The present invention relates to a switch and, more particularly, to a photo-switch adapted to open and close the path of photo-transmission making use of photo-transmissive bodies such as optic fibers.
Such a photo-switch has been known as having, for example, a first photo-transmissive body such as an optic fiber, a light-emitting diode provided at one end of the first photo-transmissive body to act as a light source, a second photo-transmissive body such as an optic fiber, a photo-diode as a light-receiving element and a switch circuit using a relay or the like provided at one end of the second photo-transmissive body, a switch case remote from the light source and the switch circuit and connected to the other ends of the first and second photo-transmissive bodies, and a light shielding member disposed in the switch case and adapted to selectively interrupt the transmission of light from the first photo-transmissive body to the second photo-transmissive body so as to turn on and off the light-receiving element such as a photo-diode, thereby to actuate the switch circuit by means of the output signal from the photo-diode.
This type of photo-switch is disclosed, for example, in Japanese Utility Model Laid-open No. 42259/1980.
As will be seen from FIG. 1, this known photo-switch has a tube 4 interconnecting the ends of the first and second photo-transmissive bodies 2 and 3 opposed to each other in the switch case 1. The tube 4 is adapted to be collapsed and released by the end of a light-shielding plate 6 which is rocked by the operation of a handle to selectively interrupt the light. In this known structure, therefore, it is necessary to maintain as large a distance as possible between the two photo-transmissive bodies, in order to reduce the secular change of elasticity of the tube 4 due to repeated operation. The increased distance between the two photo-transmissive bodies causes a large loss of light when the light is transmitted from the first photo-transmissive member 2 to the second photo-transmissive member 3.
It is also to be pointed out that, since the tube 4 is pressed at the same portion thereof for a number of times, the deterioration of the tube 4 is heavy to cause malfunctions.

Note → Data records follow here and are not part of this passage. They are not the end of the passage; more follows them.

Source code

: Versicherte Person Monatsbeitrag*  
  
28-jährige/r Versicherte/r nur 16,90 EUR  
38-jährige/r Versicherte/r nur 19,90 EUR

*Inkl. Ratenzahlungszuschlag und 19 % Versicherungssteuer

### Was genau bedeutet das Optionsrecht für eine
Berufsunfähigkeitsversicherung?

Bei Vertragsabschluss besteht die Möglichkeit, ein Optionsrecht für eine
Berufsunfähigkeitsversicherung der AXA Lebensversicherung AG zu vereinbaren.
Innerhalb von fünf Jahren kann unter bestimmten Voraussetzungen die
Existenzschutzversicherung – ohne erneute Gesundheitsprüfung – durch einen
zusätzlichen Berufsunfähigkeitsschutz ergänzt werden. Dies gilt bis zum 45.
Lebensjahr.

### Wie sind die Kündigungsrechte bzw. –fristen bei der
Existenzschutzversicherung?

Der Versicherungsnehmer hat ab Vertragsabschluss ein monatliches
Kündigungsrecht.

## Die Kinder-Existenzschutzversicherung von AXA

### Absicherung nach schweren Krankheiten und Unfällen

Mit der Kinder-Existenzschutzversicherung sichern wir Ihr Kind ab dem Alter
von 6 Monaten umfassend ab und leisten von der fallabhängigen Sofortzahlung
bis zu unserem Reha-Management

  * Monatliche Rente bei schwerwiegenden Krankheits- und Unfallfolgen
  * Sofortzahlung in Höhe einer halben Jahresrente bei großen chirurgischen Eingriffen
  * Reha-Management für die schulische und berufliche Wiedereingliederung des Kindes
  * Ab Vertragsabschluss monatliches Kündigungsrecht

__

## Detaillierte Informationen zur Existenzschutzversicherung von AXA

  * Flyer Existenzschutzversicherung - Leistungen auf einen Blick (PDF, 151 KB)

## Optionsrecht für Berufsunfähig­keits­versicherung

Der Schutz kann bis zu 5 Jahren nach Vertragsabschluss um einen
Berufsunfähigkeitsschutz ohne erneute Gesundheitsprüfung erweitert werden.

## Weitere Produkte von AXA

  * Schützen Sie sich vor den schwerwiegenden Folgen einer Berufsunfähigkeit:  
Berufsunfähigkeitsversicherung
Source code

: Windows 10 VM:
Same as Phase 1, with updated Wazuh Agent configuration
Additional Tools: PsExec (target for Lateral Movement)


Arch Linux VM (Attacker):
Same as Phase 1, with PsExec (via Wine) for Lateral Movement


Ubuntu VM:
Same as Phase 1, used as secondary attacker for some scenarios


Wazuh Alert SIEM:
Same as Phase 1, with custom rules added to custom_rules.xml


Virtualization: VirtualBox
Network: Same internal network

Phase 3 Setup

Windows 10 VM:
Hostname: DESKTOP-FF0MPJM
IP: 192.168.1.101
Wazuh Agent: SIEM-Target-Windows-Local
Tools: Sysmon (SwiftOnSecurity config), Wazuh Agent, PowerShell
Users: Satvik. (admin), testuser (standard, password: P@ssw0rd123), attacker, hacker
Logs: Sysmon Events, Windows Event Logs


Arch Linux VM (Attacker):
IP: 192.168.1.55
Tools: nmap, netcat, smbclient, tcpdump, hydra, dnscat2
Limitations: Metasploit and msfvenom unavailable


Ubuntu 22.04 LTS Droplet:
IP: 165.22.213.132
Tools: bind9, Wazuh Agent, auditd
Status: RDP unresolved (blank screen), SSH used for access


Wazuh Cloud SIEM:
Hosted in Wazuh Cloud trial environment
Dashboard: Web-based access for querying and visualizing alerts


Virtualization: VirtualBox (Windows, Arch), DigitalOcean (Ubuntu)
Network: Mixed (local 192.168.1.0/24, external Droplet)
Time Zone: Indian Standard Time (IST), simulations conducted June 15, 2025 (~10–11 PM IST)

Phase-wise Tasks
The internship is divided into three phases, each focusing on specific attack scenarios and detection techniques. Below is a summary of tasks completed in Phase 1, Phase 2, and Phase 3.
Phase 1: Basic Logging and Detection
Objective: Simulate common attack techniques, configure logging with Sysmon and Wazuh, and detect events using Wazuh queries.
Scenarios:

Another known photo-switch is shown in Japanese Utility Model Laid-open No. 50550/1980. In this known photo-switch, as shown in FIG. 2, a reflecting member 8 is mounted on a movable member 7 adapted to rotate in a seesaw-like manner in the switch case 1, so as to selectively reflect the incoming light from the first photo-transmissive body 2 to selectively transmit the light to the second photo-transmissive body 3.
In this known photo-switch shown in FIG. 2, the rotary member 7 rotates along an arcuate path at a position adjacent to the ends of the first and second photo-transmissive bodies which are introduced and arranged in the switch case 1 in parallel with each other. It is, therefore, necessary to provide a required distance between the photo-transmissive bodies 2,3 and the reflecting member 8. This in turn inevitably causes a loss of light (large attenuation of light) when the switch is in the on state. In addition, due to the reflection across a predetermined space, the light from the first photo-transmissive body 2 is inevitably scattered to the region other than the second photo-transmissive body 3.
It is also to be pointed out that, since no light shielding plate is provided, there is a slight leak of light from the first photo-transmissive body 2 to the second photo-transmissive body 3 in the off state of the switch. This leak of light may cause an erroneous operation of the switch.
Another problem of the photo-switch shown in FIG. 2 is that the reflecting efficiency of the reflecting member may be drastically lowered due to dewing and clouding of the reflecting surface due to a change in the ambient temperature. The dew on the reflecting surface causes a random reflection. In order to avoid the clouding of the reflecting surface, it has been proposed to apply silicon or the like to the surface of the reflecting member. This countermeasure, however, cannot prevent condensing of dew onto the lower part of the reflecting surface.
Thus, there are many problems in the prior art.